- Opening Delimiter -
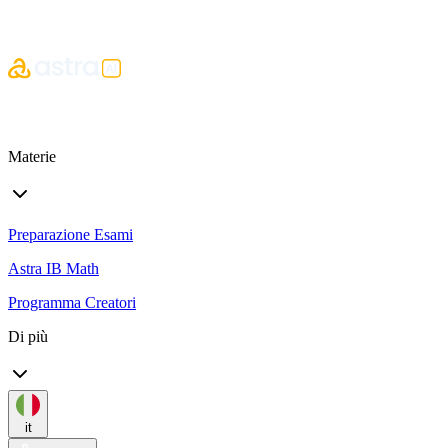
Materie
Preparazione Esami
Astra IB Math
Programma Creatori
Di più
it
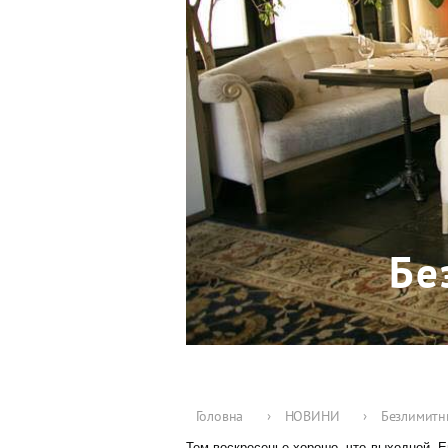
Бе
Головна
›
НОВИНИ
›
Безлимитн
Тем воскресенье хорошо, что выходной. 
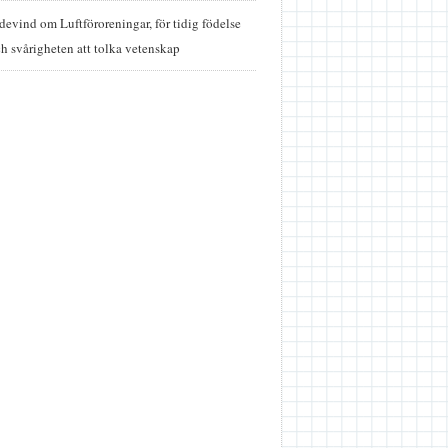
idevind
om
Luftföroreningar, för tidig födelse
h svårigheten att tolka vetenskap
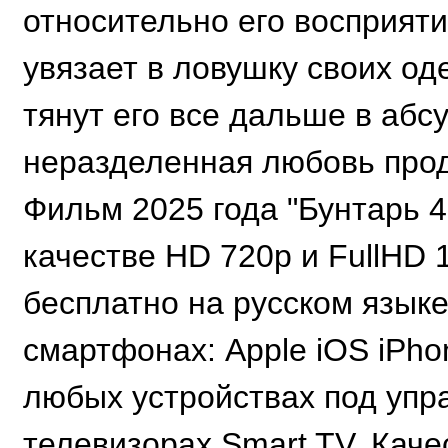
относительно его восприяти
увязает в ловушку своих о
тянут его все дальше в абс
неразделенная любовь прод
Фильм 2025 года "Бунтарь 
качестве HD 720p и FullHD 
бесплатно на русском язык
смартфонах: Apple iOS iPho
любых устройствах под упра
телевизорах Smart TV. Каче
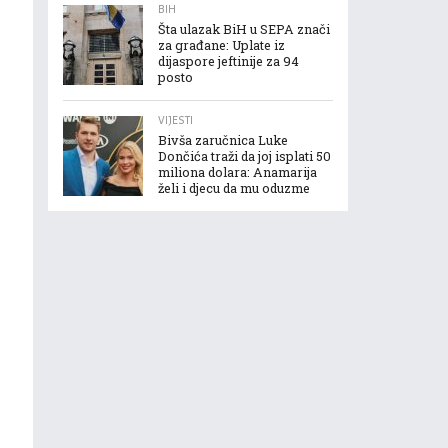
BIH
Šta ulazak BiH u SEPA znači
za građane: Uplate iz
dijaspore jeftinije za 94
posto
VIJESTI
Bivša zaručnica Luke
Dončića traži da joj isplati 50
miliona dolara: Anamarija
želi i djecu da mu oduzme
- Closing Delimiter -
[THE PROBLEM] From the rows above, extract verbatim the passage that opens with the line containing "относительно его восприяти" and closes with the line containing "телевизорах Smart TV. Каче", including both of those lines and nothing else.

[TASK ANSWER]
относительно его восприяти
увязает в ловушку своих о
тянут его все дальше в абс
неразделенная любовь прод
Фильм 2025 года "Бунтарь 
качестве HD 720p и FullHD 
бесплатно на русском язык
смартфонах: Apple iOS iPho
любых устройствах под упра
телевизорах Smart TV. Каче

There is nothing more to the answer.